### EXERCISE AIM
Everything below from the line with "Identify the document" to the last line, both included, is to be written out exactly, with nothing added.

### AVAILABLE DATA
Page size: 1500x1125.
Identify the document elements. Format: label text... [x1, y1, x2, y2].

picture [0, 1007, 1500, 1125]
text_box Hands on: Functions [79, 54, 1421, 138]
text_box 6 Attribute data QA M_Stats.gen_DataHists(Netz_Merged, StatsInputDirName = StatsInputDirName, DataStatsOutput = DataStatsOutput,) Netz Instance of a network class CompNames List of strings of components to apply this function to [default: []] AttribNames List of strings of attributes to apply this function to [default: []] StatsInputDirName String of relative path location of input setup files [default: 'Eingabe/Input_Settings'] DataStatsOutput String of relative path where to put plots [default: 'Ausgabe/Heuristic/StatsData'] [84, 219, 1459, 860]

### EXERCISE SOLUTION
Identify the document elements. Format: label text... [x1, y1, x2, y2].

picture [0, 1007, 1500, 1125]
text_box Hands on: Functions [79, 54, 1421, 138]
text_box 6 Attribute data QA M_Stats.gen_DataHists(Netz_Merged, StatsInputDirName = StatsInputDirName, DataStatsOutput = DataStatsOutput,) Netz Instance of a network class CompNames List of strings of components to apply this function to [default: []] AttribNames List of strings of attributes to apply this function to [default: []] StatsInputDirName String of relative path location of input setup files [default: 'Eingabe/Input_Settings'] DataStatsOutput String of relative path where to put plots [default: 'Ausgabe/Heuristic/StatsData'] [84, 219, 1459, 860]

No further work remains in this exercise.